California spent $330 million last year to keep films and TV shows shooting in the state, but the projects it subsidized barely made a blip at the Golden Globes.
Of the statuettes handed out in 25 categories Sunday night, only one went to someone associated with a project that received California tax incentives. That sole winner was Sterling K. Brown, who took the Globe for best actor in a TV drama series for NBC’s This Is Us. His show got more than $9 million in tax credits from the state last year and is in line to receive nearly $10 million more in 2018, according to the California Film Commission.
Big Little Lies, which shot entirely in the state, was by far the biggest Globes winner on the TV side, taking home four awards – for best limited series or TV movie and three in the acting categories. But the show didn’t receive a dime in taxpayer-supported incentives.
The show was set in Monterey, but much of it was filmed in Malibu and Pasadena, where the scenes in homes of Madeline (Reese Witherspoon), Renata (Laura Dern) and Jane (Shailene Woodley) were shot.
On the film side, James Franco took home the award for best actor in a motion picture, drama, for his starring role in The Disaster Artist, and Coco won for best animated feature. Both were filmed right here in Los Angeles, but neither received any tax credits.
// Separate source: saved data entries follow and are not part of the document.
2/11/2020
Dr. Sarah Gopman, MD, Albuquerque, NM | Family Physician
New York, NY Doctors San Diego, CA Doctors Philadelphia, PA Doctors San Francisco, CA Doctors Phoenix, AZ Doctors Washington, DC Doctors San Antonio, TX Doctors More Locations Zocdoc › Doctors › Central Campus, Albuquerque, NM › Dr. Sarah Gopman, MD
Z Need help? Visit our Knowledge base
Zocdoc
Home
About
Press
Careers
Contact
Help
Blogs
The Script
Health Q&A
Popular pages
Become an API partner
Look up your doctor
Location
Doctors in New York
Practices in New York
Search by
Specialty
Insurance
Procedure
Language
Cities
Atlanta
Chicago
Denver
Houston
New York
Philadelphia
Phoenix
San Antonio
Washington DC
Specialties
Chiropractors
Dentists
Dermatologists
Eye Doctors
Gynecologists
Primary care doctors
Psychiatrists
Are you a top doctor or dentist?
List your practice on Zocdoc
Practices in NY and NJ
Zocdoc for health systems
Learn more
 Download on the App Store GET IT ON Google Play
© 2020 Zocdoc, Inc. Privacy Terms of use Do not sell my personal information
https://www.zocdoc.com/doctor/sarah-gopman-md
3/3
Coco wasn’t even eligible because animated projects don’t qualify for incentives.
The Golden Globes show itself, which aired live from the Beverly Hilton, didn’t receive any tax credits because live shows don’t qualify either.
Los Angeles Mayor Eric Garcetti still was able to claim bragging rights, however, because seven of the 24 non-foreign language award winners were associated with projects that were shot, in whole or in part, in and around the city, though only one of those nominations — for This Is Us — was from an incentivized project.
“The Los Angeles region is the beating heart of the film and television industry and is home to the best talent in the business, with the technology, facilities, and resources to match,” said Garcetti in a statement released Monday. “I want to congratulate last night’s L.A.-region winners, and I look forward to another year of superior creativity and storytelling.”
Speaking to the Hollywood Chamber of Commerce in July, Garcetti said that he’d like to see the state’s incentives raised to at least $500 million a year, noting that a studio head told him that “it’s too darn hard to get that credit.”
According to FilmLA, the city’s film permit office, “Los Angeles-based film and television projects fared well at the 75th annual Golden Globe Awards. L.A. based film and television projects received 36 total nominations in a variety of award categories.”
But of the 11 non-winning TV shows that shot in Los Angeles, only two received California film incentives. Twin Peaks, which received a best actor nomination, got $2.5 million in tax credits, while 13 Reasons Why, which received a best actress nom, got nearly $13 million last year.
The other non-winning nominated TV shows that shot in LA but received no tax credits are Ray Donovan, Feud: Bette and Joan, Black-ish, Will & Grace, I Love Dick, Shameless, GLOW, Insecure and Better Things.
And of the four non-winning films that shot in LA, two received tax incentives from the state. Roman J. Israel, Esq., which received a best actor nomination for Denzel Washington, received $2.5 million in tax credits, while Battle of the Sexes, which was nominated for best actor and actress, got nearly $3.5 million. Dunkirk, which actually filmed some scenes in town, didn’t receive any of the state’s largess. Toon pic The Boss Baby didn’t qualify.
Projects are selected for tax credits based on their Jobs Ratio score, which is determined by the amount of qualified wages the project will generate divided by the amount of tax credits to be allocated, plus other factors including qualified spending for vendors and equipment. The base Jobs Ratio score can be increased up to 25% by accruing “bonus points” for in‐state spending on visual effects, filming outside the Los Angeles 30‐mile zone and filming at approved production facilities. All applications submitted during an application period are ranked from highest to lowest against comparable projects according to their Jobs Ratio score.